As intended, we have also created a tree with three or more branches.
The feature of the code below is that, in addition to being CHAID, it is the "column bagging" written on the ensemble learning page. That is, sampling is only columns, not rows.
It takes longer to calculate than the C5.0 based one.
setwd("C:/Rtest")
library(CHAID)
Data <- read.csv("Data.csv", header=T, stringsAsFactors=TRUE)
ncolMax <- ncol(Data)
nrowMax <- nrow(Data)
for (i in 1:ncolMax) {
if (class(Data[,i]) == "numeric") {
Data[,i] <- droplevels(cut(Data[,i], breaks = 5,include.lowest = TRUE))
}
}
DataY <- Data$Y
Data$Y <- NULL
for (i in 1:9) {
DataX <- Data[,runif (floor(sqrt(ncolMax)), max=ncolMax)]

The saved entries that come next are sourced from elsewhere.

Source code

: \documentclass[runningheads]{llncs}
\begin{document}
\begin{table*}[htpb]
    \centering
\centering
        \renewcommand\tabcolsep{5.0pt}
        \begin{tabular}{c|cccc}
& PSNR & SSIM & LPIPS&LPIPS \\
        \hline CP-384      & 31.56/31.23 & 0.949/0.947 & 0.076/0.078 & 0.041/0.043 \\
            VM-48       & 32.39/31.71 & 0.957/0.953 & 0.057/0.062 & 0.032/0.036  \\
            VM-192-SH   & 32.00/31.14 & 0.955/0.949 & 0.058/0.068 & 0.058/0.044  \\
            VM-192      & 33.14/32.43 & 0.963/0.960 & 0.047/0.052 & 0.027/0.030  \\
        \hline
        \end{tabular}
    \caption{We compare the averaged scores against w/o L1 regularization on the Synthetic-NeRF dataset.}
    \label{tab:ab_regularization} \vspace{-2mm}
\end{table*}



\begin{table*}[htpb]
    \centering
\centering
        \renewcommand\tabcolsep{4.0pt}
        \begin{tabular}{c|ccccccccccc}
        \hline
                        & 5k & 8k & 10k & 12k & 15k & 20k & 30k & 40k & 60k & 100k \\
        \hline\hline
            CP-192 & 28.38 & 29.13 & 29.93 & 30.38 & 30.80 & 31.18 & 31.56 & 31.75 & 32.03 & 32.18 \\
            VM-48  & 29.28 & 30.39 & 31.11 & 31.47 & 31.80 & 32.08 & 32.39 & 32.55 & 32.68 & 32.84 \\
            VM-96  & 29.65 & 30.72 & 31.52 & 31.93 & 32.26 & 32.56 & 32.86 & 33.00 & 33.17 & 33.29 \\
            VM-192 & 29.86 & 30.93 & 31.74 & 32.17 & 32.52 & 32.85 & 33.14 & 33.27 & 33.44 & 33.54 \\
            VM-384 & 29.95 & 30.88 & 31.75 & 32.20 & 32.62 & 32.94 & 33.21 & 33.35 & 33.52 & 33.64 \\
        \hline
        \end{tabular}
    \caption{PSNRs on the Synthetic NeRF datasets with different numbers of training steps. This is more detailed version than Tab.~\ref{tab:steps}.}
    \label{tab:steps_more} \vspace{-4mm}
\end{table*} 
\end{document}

Data1 <- transform(DataX, Y = DataY)@
#Data2 <- Data1[runif (floor(sqrt(nrowMax)), ,max=nrowMax), ]
Data2 <- Data1
treeModel <- chaid(Y ~ ., data = Data2)
jpeg(paste("plot",i,".jpg"), width = 600, height = 300)
plot(treeModel)
dev.off()
}
Example of Model tree.
setwd("C:/Rtest")
library(Cubist)
library(ggplot2)
Data <- read.csv("Data.csv", header=T)
Ydata <- Data$Y
Data$Y<-NULL
Cu <- cubist(y = Ydata, x=Data, data = Data)
summary(Cu)
Output <- predict(Cu,Data)
Data2 <- cbind(Data, Output)
ggplot(Data2, aes(x=Y, y=Output)) + geom_point()+xlab("Data Y")+ylab("Predicted Y")+ggtitle("Model Tree (Cubist)")
Examples to limit the number of rules as 3
Cu <- cubist(y = Ydata, x=Data, data = Data, control=cubistControl(rules = 3))